*** Opening Information given ***
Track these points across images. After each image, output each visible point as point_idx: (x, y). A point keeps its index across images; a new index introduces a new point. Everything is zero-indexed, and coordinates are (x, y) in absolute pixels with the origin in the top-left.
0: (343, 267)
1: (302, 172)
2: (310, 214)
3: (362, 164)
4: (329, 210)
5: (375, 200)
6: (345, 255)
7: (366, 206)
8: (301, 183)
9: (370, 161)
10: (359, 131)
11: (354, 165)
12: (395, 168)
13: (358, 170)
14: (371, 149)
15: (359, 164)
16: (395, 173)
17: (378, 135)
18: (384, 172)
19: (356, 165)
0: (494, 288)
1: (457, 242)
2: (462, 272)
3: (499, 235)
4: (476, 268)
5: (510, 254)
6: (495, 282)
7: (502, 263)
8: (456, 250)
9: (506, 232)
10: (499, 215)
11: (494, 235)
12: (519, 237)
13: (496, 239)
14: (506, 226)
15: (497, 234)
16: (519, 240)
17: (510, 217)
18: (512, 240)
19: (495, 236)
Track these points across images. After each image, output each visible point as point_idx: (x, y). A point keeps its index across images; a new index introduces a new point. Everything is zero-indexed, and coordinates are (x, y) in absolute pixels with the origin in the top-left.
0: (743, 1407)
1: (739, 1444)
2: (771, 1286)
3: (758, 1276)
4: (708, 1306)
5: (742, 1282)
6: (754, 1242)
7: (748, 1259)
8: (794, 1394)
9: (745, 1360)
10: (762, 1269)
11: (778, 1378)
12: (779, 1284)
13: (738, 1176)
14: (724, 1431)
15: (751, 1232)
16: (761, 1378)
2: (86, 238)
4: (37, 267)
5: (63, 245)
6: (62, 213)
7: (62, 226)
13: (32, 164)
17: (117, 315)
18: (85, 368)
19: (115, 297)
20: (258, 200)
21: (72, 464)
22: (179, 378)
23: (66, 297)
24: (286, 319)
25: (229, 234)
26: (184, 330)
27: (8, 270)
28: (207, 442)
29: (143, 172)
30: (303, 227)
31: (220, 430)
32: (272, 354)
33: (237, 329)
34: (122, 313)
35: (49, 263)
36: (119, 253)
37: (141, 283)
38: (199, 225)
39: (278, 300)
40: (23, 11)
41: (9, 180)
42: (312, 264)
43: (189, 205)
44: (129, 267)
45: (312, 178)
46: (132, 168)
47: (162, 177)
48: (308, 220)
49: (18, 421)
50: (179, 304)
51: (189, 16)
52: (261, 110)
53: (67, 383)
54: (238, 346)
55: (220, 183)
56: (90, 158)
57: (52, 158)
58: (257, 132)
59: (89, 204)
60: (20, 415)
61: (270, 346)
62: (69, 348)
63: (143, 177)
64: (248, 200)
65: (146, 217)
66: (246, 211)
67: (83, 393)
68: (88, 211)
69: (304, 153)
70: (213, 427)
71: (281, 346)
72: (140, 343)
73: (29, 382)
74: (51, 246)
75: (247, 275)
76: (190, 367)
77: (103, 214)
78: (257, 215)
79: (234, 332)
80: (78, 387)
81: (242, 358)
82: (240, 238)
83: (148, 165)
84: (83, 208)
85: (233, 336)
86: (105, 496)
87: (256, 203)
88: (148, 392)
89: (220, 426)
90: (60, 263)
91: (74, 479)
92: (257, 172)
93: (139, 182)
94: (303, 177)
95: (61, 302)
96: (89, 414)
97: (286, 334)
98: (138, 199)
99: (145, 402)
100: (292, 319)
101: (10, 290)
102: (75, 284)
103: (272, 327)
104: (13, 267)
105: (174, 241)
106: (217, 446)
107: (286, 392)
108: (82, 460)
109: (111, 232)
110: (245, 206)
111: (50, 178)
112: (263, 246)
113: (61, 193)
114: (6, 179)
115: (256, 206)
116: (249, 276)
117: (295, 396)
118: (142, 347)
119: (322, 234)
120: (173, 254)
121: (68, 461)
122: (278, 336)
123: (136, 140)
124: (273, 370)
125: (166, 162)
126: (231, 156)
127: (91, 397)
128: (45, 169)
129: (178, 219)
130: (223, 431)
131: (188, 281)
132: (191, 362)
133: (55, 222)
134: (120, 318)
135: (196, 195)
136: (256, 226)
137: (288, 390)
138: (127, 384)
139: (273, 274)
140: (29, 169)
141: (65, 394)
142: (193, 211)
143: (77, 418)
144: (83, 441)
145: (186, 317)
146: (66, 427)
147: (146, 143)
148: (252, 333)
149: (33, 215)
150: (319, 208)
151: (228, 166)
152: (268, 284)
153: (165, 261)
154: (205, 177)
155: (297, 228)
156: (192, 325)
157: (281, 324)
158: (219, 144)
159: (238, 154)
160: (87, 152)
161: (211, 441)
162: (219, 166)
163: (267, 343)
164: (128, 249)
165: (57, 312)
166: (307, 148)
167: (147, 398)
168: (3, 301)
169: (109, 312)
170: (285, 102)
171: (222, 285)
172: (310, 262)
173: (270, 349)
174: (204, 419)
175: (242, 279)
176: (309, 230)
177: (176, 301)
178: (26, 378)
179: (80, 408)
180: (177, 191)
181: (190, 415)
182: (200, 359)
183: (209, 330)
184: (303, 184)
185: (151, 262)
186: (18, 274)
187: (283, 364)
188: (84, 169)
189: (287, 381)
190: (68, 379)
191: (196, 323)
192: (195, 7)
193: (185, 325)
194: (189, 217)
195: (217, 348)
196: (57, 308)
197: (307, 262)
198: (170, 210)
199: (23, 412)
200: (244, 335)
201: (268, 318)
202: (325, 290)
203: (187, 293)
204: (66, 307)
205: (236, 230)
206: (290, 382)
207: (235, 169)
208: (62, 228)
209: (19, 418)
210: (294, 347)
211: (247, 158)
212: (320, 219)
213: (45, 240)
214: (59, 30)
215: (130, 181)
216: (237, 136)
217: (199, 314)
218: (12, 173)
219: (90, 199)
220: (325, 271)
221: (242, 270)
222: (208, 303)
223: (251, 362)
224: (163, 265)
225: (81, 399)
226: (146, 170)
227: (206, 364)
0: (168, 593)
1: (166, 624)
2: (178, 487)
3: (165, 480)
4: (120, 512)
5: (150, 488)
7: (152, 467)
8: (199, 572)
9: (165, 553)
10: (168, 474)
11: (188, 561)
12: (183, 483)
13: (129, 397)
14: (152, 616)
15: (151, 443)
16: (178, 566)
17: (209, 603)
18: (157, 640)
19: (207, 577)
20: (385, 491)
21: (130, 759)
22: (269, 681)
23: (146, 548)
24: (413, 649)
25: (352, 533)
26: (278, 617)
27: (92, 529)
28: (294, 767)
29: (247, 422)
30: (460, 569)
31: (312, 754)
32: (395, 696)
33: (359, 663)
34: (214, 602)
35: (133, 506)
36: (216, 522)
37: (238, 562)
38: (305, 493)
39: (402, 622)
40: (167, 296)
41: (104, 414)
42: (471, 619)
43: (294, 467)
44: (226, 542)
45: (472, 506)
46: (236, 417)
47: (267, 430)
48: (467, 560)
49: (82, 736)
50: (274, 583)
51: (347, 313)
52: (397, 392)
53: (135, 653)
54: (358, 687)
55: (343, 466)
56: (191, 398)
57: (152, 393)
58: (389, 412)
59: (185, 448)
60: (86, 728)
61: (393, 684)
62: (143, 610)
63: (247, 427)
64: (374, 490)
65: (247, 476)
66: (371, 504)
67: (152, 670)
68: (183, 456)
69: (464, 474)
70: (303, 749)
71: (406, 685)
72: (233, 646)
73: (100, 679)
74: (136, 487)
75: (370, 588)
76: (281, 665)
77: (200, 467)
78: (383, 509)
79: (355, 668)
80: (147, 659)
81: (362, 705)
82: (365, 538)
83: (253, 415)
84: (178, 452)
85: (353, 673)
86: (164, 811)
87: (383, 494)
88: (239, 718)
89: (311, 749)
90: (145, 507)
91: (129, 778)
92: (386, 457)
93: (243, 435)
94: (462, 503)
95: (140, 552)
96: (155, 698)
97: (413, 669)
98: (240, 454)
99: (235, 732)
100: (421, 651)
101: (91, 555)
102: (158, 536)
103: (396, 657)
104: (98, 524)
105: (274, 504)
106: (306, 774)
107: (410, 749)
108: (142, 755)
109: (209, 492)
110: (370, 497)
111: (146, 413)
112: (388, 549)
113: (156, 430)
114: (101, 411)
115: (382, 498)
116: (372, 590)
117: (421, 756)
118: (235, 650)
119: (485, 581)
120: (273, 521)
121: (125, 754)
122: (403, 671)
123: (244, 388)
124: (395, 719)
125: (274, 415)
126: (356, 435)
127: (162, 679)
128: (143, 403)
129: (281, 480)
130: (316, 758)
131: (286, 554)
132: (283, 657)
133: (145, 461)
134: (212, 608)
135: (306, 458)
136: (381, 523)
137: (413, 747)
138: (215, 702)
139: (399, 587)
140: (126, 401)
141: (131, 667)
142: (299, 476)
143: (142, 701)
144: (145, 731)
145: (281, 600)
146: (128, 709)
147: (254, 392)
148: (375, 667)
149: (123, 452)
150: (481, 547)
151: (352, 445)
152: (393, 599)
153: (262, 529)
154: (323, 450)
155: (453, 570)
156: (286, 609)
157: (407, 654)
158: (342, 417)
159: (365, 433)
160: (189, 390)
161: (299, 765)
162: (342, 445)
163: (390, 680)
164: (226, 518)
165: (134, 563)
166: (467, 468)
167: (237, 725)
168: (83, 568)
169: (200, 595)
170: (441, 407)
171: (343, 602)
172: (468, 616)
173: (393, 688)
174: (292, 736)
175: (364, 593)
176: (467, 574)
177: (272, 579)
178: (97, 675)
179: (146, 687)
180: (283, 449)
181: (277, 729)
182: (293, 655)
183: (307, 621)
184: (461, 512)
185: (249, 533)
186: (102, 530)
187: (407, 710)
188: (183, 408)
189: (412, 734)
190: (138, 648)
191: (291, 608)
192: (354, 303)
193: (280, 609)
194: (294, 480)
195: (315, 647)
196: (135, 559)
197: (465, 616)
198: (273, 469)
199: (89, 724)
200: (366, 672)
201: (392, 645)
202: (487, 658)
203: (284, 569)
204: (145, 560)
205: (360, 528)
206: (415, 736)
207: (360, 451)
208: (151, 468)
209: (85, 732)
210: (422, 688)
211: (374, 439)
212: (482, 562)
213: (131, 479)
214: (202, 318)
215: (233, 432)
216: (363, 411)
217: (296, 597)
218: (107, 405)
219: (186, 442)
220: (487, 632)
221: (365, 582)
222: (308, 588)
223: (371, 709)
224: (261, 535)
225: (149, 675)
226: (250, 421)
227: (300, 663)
*** Closing Information given ***
▶ **Task objective**
Restate word for word the entries above, starting at the line with "49: (18, 421)" and ending at the line with "84: (83, 208)", inclusive, and no others.

▶ **Task output**
49: (18, 421)
50: (179, 304)
51: (189, 16)
52: (261, 110)
53: (67, 383)
54: (238, 346)
55: (220, 183)
56: (90, 158)
57: (52, 158)
58: (257, 132)
59: (89, 204)
60: (20, 415)
61: (270, 346)
62: (69, 348)
63: (143, 177)
64: (248, 200)
65: (146, 217)
66: (246, 211)
67: (83, 393)
68: (88, 211)
69: (304, 153)
70: (213, 427)
71: (281, 346)
72: (140, 343)
73: (29, 382)
74: (51, 246)
75: (247, 275)
76: (190, 367)
77: (103, 214)
78: (257, 215)
79: (234, 332)
80: (78, 387)
81: (242, 358)
82: (240, 238)
83: (148, 165)
84: (83, 208)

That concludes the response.